Abstract
Automatically describing open-domain videos with natural language are attracting increasing interest in the field of
artificial intelligence. Most existing methods simply borrow
ideas from image captioning and obtain a compact video
representation from an ensemble of global image feature
before feeding to an RNN decoder which outputs a sentence of variable length. However, it is not only arduous
for the generator to focus on specific salient objects at different time given the global video representation, it is more
formidable to capture the fine-grained motion information
and the relation between moving instances for more subtle linguistic descriptions. In this paper, we propose a Trajectory Structured Attentional Encoder-Decoder (TSA-ED)
neural network framework for more elaborate video captioning which works by integrating local spatial-temporal
representation at trajectory level through structured attention mechanism.
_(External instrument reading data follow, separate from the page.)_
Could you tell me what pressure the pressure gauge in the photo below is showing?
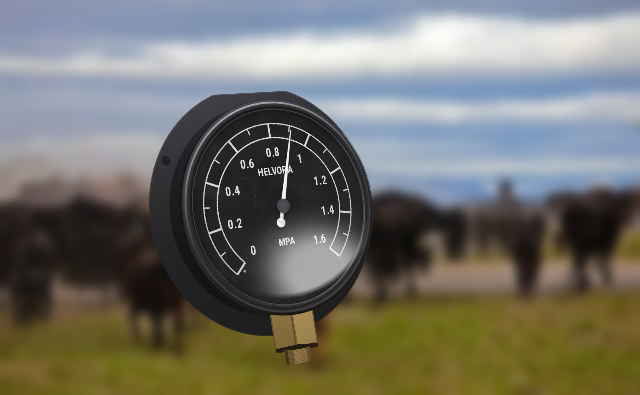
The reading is 0.9 MPa
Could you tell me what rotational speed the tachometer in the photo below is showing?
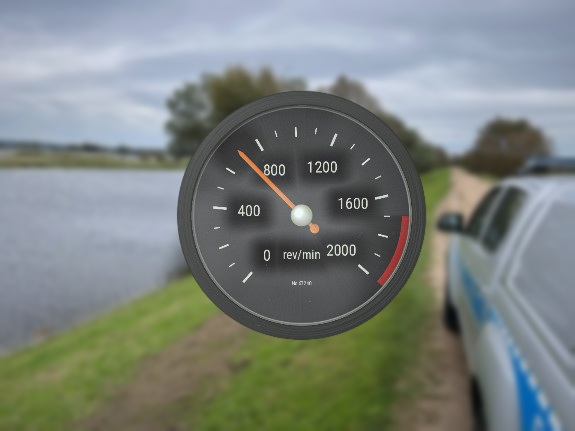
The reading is 700 rpm
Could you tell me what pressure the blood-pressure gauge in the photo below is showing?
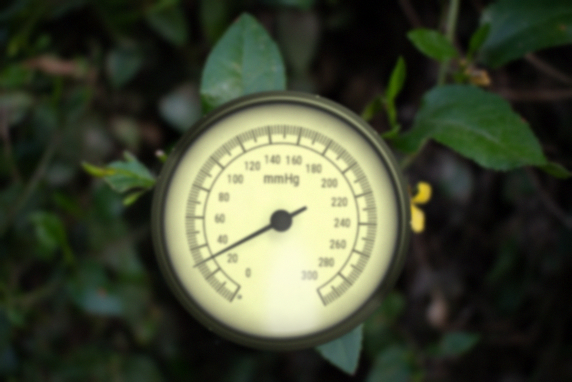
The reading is 30 mmHg
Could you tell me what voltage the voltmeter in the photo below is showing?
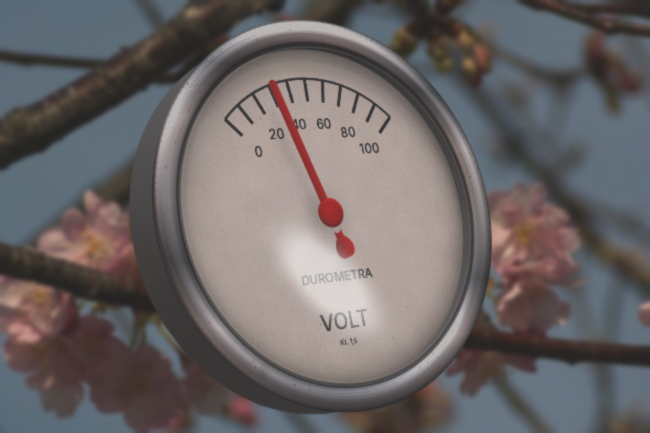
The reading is 30 V
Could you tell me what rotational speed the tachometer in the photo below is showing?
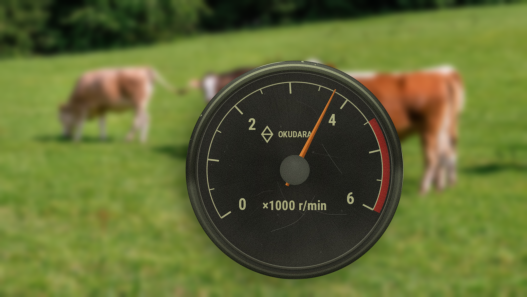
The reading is 3750 rpm
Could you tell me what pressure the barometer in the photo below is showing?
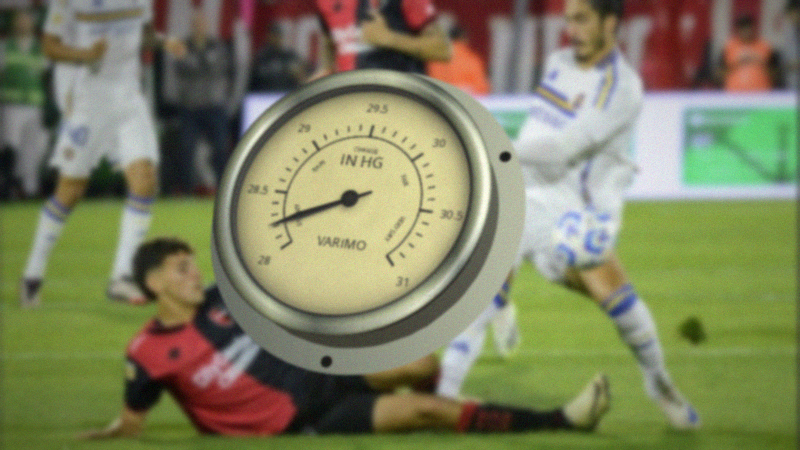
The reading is 28.2 inHg
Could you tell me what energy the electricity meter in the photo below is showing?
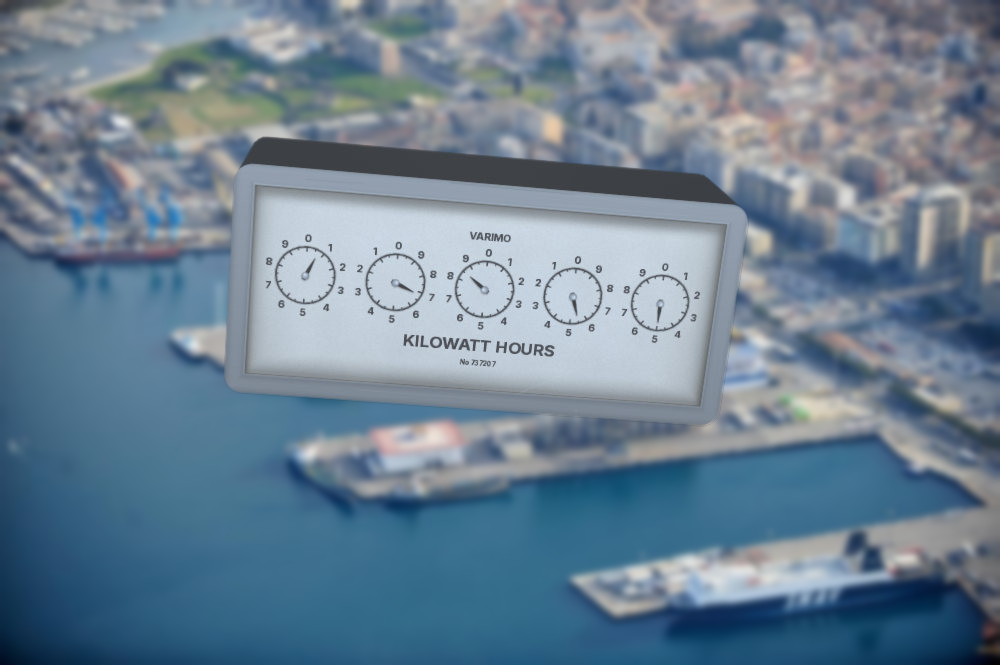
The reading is 6855 kWh
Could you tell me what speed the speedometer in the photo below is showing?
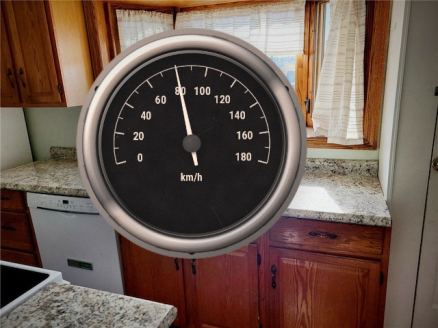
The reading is 80 km/h
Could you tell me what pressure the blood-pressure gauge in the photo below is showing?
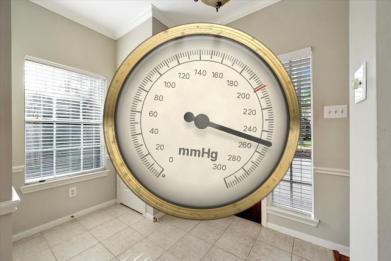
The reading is 250 mmHg
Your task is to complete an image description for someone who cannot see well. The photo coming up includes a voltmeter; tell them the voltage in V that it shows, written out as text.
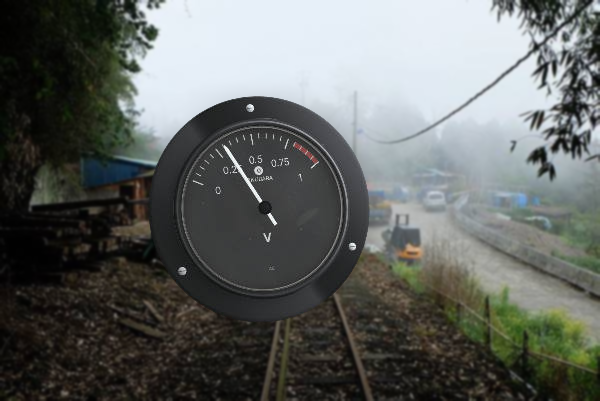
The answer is 0.3 V
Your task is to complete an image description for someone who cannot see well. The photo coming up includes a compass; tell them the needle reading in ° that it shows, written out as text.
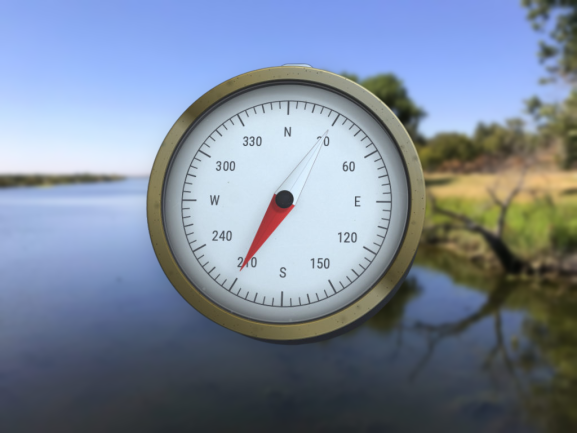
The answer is 210 °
Our proposed method is based on a LSTMbased encoder-decoder framework, which incorporates an
attention modeling scheme to adaptively learn the correlation between sentence structure and the moving objects
in videos, and consequently generates more accurate and
meticulous statement description in the decoding stage. Experimental results demonstrate that the feature representation and structured attention mechanism based on the trajectory cluster can efficiently obtain the local motion information in the video to help generate a more fine-grained
video description, and achieve the state-of-the-art performance on the well-known Charades and MSVD datasets.